February is American Heart month, a time to celebrate the most important organ in the human body. When you don’t take care of your heart health, your whole quality of life diminishes. Heart disease is the leading cause of death in the United States, accounting for more than 25% of every single death. This is an astoundingly high percentage, especially for a disease that can be managed by simple factors like diet and exercise. Being physically active is one of your most effective tools for strengthening your heart muscles. Exercise also helps keep your weight under control and wards off the artery damage from high cholesterol, high blood sugar and high blood pressure that can lead to heart attack or stroke. It’s critical that everyone learns effective ways to take care of their heart so that it doesn’t fall apart.

3 Exercise Components for a Healthy Heart

  1. Aerobic exerciseimproves your circulation and results in lowered blood pressure and heart rate. It also increases your oxygen levels, which strengthens your heart and lungs, and improves your cardiovascular system. Examples include hiking, walking, biking, swimming, aerobic dancing and jumping rope.

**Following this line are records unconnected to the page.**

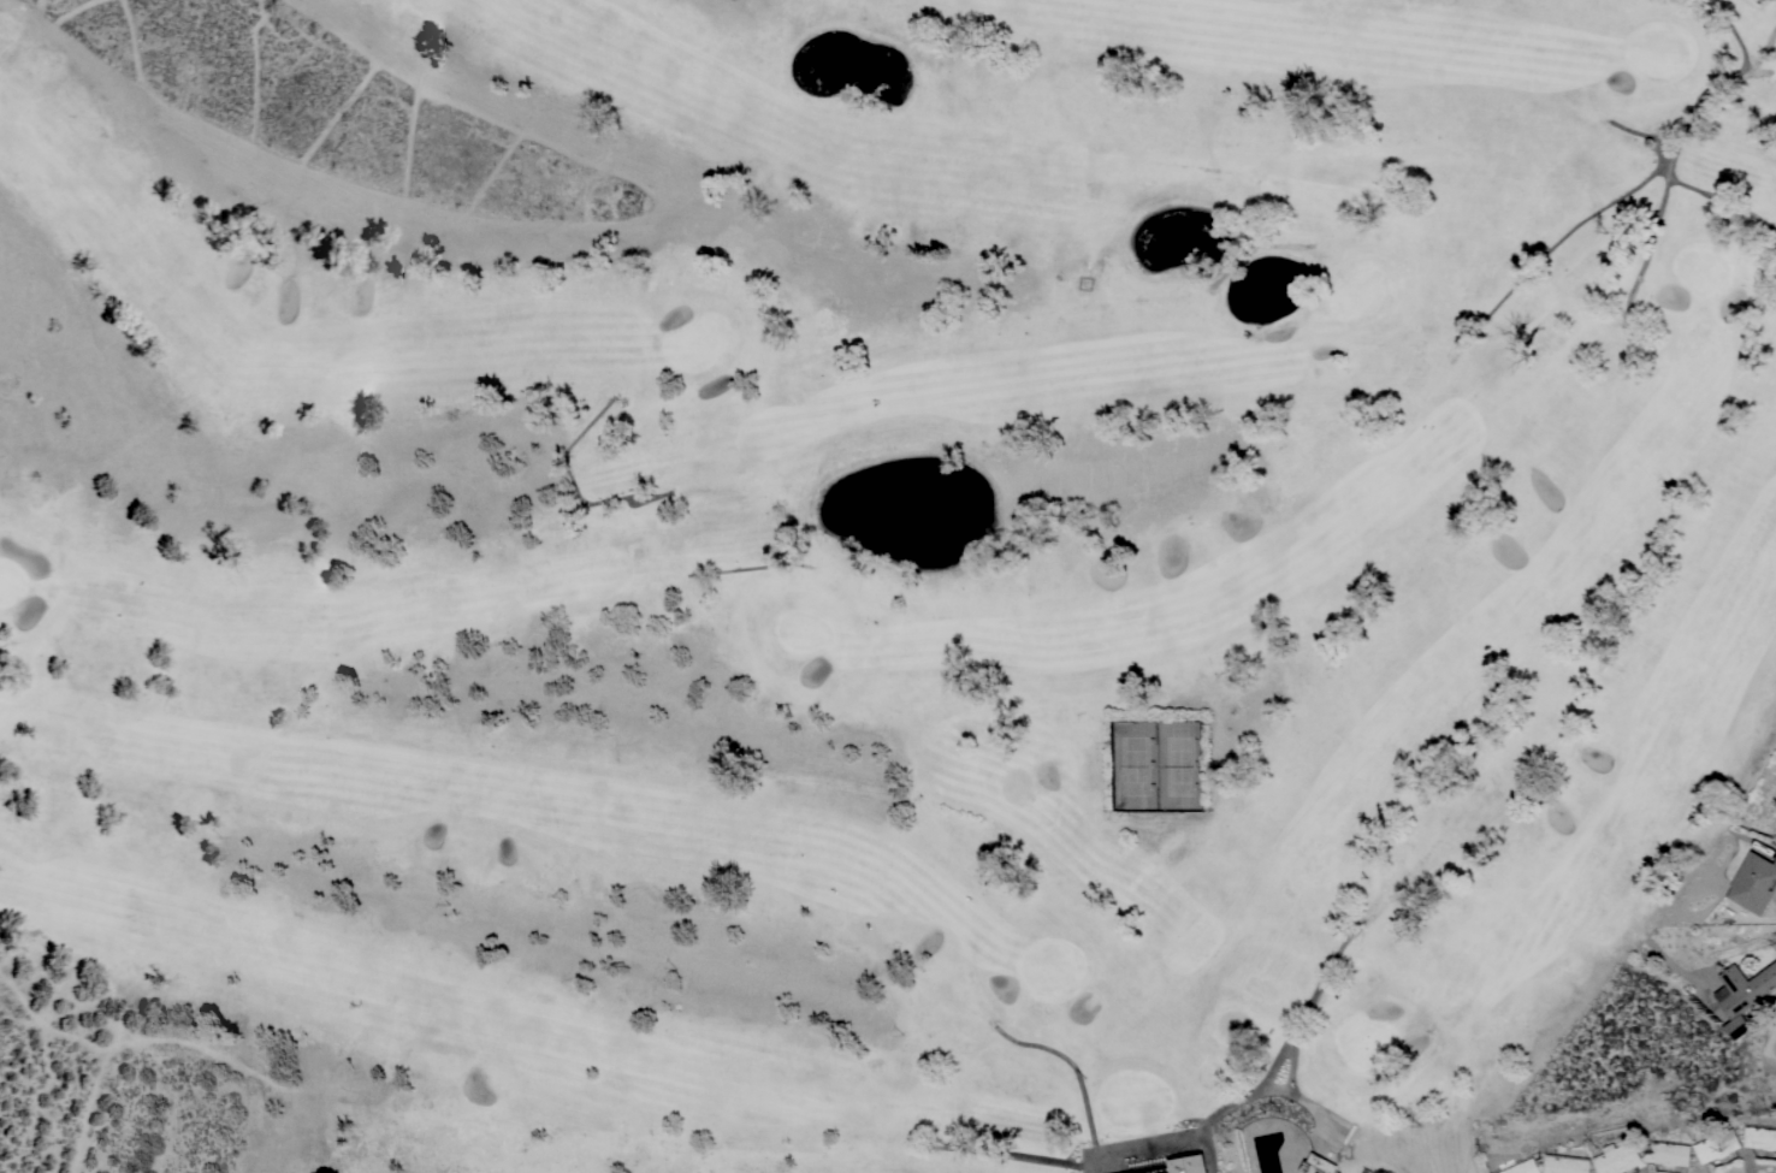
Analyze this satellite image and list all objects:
park: (854, 567)
building: (1755, 883)
building: (1745, 995)
road: (1765, 1005)
building: (1762, 1139)
building: (1718, 1145)
road: (1166, 1150)
building: (1669, 1152)
building: (1619, 1158)
building: (1568, 1163)
building: (1190, 1164)
building: (1319, 1164)
building: (1524, 1166)
building: (1133, 1172)

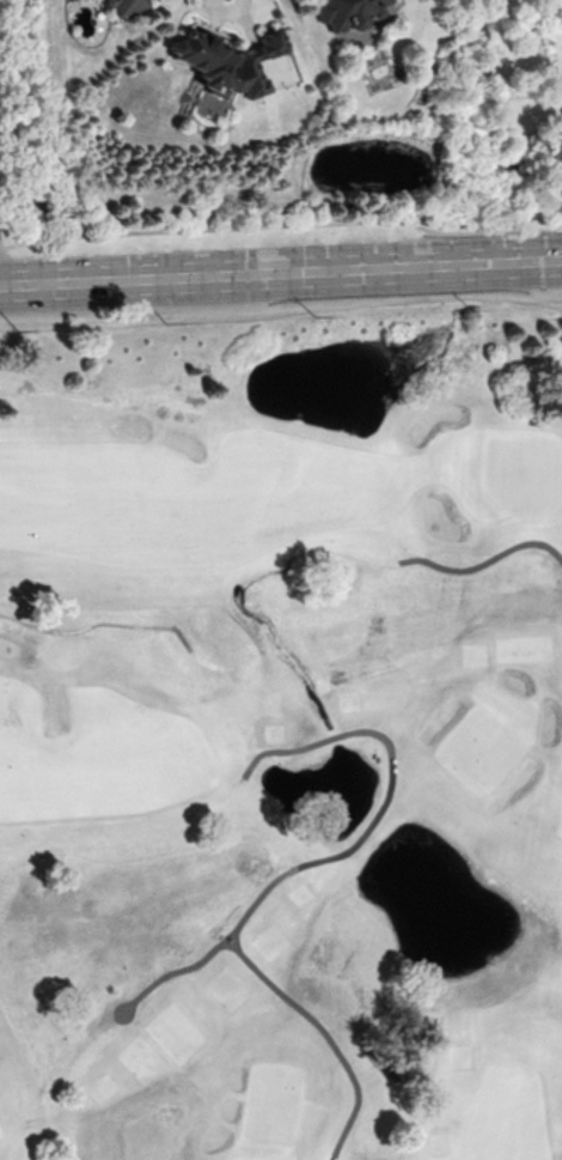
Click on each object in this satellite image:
building: (127, 5)
building: (347, 15)
building: (226, 65)
road: (282, 225)
road: (281, 274)
road: (484, 562)
park: (282, 735)
road: (285, 875)
road: (232, 941)
road: (164, 977)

  2. Resistance training (or strength work) has a more specific effect on body composition. For people who are carrying a lot of body fat (including a big belly, which is a risk factor for heart disease), resistance training can help reduce fat and create leaner muscle mass. Some different types of exercises include: lifting weights, resistance bands, or using your own body weight by doing pushups, pull ups, or sit-ups.

  3. Flexibility workouts such as stretching don’t directly impact heart health however they do benefit musculoskeletal health. Creating a regular stretching routine enables you to stay flexible and free from joint pain, cramping and other muscular issues, which helps your aerobic exercise and resistance training. Examples include: Yoga, Stretchercise, Dance and Tai chi.

How Can You Strengthen Your Ticker?

  1. Eat healthy.
  2. Get active.
  3. Stay at a healthy weight.
  4. Do heart healthy exercises.
  5. Manage stress (silent enemy).
  6. Drink alcohol only in moderation.
  7. Quit smoking and stay away from secondhand smoke.
  8. Cultivate loving relationships.
  9. Be consistent.
  10. Stay within your limits.

An Aging Heart

Aging causes changes in the heart and blood vessels and may increase your risk of heart disease. For example, as you get older, your heart can’t beat as fast during physical activity or times of stress as it did when you were younger. However, the number of heart beats per minute (your heart rate) at rest does not change significantly with normal aging.

I always say to my students that age is just a number — you can keep your strength up and get stronger no matter what age you are. I hope you take these words to heart, and live smart!